REQUIREMENT:
Leaving the pictures aside, repeat each line below exactly.

Source data:
● ● ● ● ● ● ●
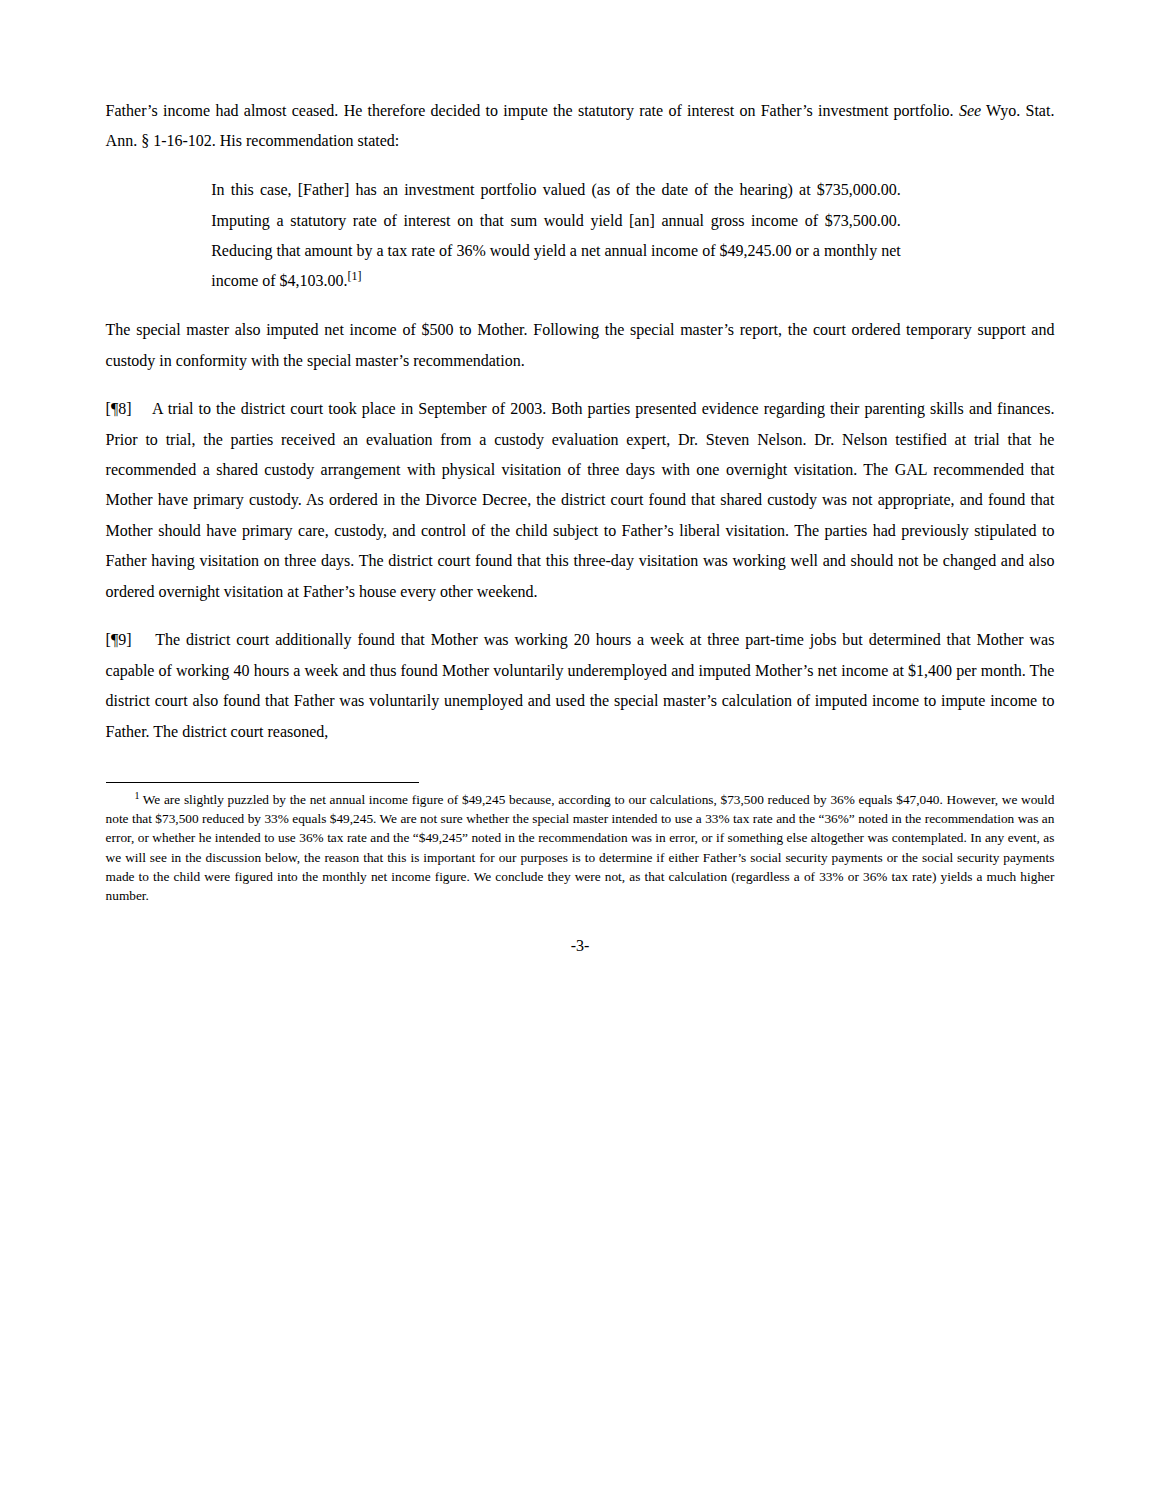Father’s income had almost ceased. He therefore decided to impute the statutory rate of interest on Father’s investment portfolio. See Wyo. Stat. Ann. § 1-16-102. His recommendation stated:
In this case, [Father] has an investment portfolio valued (as of the date of the hearing) at $735,000.00. Imputing a statutory rate of interest on that sum would yield [an] annual gross income of $73,500.00. Reducing that amount by a tax rate of 36% would yield a net annual income of $49,245.00 or a monthly net income of $4,103.00.[1]
The special master also imputed net income of $500 to Mother. Following the special master’s report, the court ordered temporary support and custody in conformity with the special master’s recommendation.
[¶8] A trial to the district court took place in September of 2003. Both parties presented evidence regarding their parenting skills and finances. Prior to trial, the parties received an evaluation from a custody evaluation expert, Dr. Steven Nelson. Dr. Nelson testified at trial that he recommended a shared custody arrangement with physical visitation of three days with one overnight visitation. The GAL recommended that Mother have primary custody. As ordered in the Divorce Decree, the district court found that shared custody was not appropriate, and found that Mother should have primary care, custody, and control of the child subject to Father’s liberal visitation. The parties had previously stipulated to Father having visitation on three days. The district court found that this three-day visitation was working well and should not be changed and also ordered overnight visitation at Father’s house every other weekend.
[¶9] The district court additionally found that Mother was working 20 hours a week at three part-time jobs but determined that Mother was capable of working 40 hours a week and thus found Mother voluntarily underemployed and imputed Mother’s net income at $1,400 per month. The district court also found that Father was voluntarily unemployed and used the special master’s calculation of imputed income to impute income to Father. The district court reasoned,
1 We are slightly puzzled by the net annual income figure of $49,245 because, according to our calculations, $73,500 reduced by 36% equals $47,040. However, we would note that $73,500 reduced by 33% equals $49,245. We are not sure whether the special master intended to use a 33% tax rate and the “36%” noted in the recommendation was an error, or whether he intended to use 36% tax rate and the “$49,245” noted in the recommendation was in error, or if something else altogether was contemplated. In any event, as we will see in the discussion below, the reason that this is important for our purposes is to determine if either Father’s social security payments or the social security payments made to the child were figured into the monthly net income figure. We conclude they were not, as that calculation (regardless a of 33% or 36% tax rate) yields a much higher number.
-3-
● ● ● ● ● ● ●
ANSWER AREA:
Father’s income had almost ceased. He therefore decided to impute the statutory rate of interest on Father’s investment portfolio. See Wyo. Stat. Ann. § 1-16-102. His recommendation stated:
In this case, [Father] has an investment portfolio valued (as of the date of the hearing) at $735,000.00. Imputing a statutory rate of interest on that sum would yield [an] annual gross income of $73,500.00. Reducing that amount by a tax rate of 36% would yield a net annual income of $49,245.00 or a monthly net income of $4,103.00.[1]
The special master also imputed net income of $500 to Mother. Following the special master’s report, the court ordered temporary support and custody in conformity with the special master’s recommendation.
[¶8] A trial to the district court took place in September of 2003. Both parties presented evidence regarding their parenting skills and finances. Prior to trial, the parties received an evaluation from a custody evaluation expert, Dr. Steven Nelson. Dr. Nelson testified at trial that he recommended a shared custody arrangement with physical visitation of three days with one overnight visitation. The GAL recommended that Mother have primary custody. As ordered in the Divorce Decree, the district court found that shared custody was not appropriate, and found that Mother should have primary care, custody, and control of the child subject to Father’s liberal visitation. The parties had previously stipulated to Father having visitation on three days. The district court found that this three-day visitation was working well and should not be changed and also ordered overnight visitation at Father’s house every other weekend.
[¶9] The district court additionally found that Mother was working 20 hours a week at three part-time jobs but determined that Mother was capable of working 40 hours a week and thus found Mother voluntarily underemployed and imputed Mother’s net income at $1,400 per month. The district court also found that Father was voluntarily unemployed and used the special master’s calculation of imputed income to impute income to Father. The district court reasoned,
1 We are slightly puzzled by the net annual income figure of $49,245 because, according to our calculations, $73,500 reduced by 36% equals $47,040. However, we would note that $73,500 reduced by 33% equals $49,245. We are not sure whether the special master intended to use a 33% tax rate and the “36%” noted in the recommendation was an error, or whether he intended to use 36% tax rate and the “$49,245” noted in the recommendation was in error, or if something else altogether was contemplated. In any event, as we will see in the discussion below, the reason that this is important for our purposes is to determine if either Father’s social security payments or the social security payments made to the child were figured into the monthly net income figure. We conclude they were not, as that calculation (regardless a of 33% or 36% tax rate) yields a much higher number.
-3-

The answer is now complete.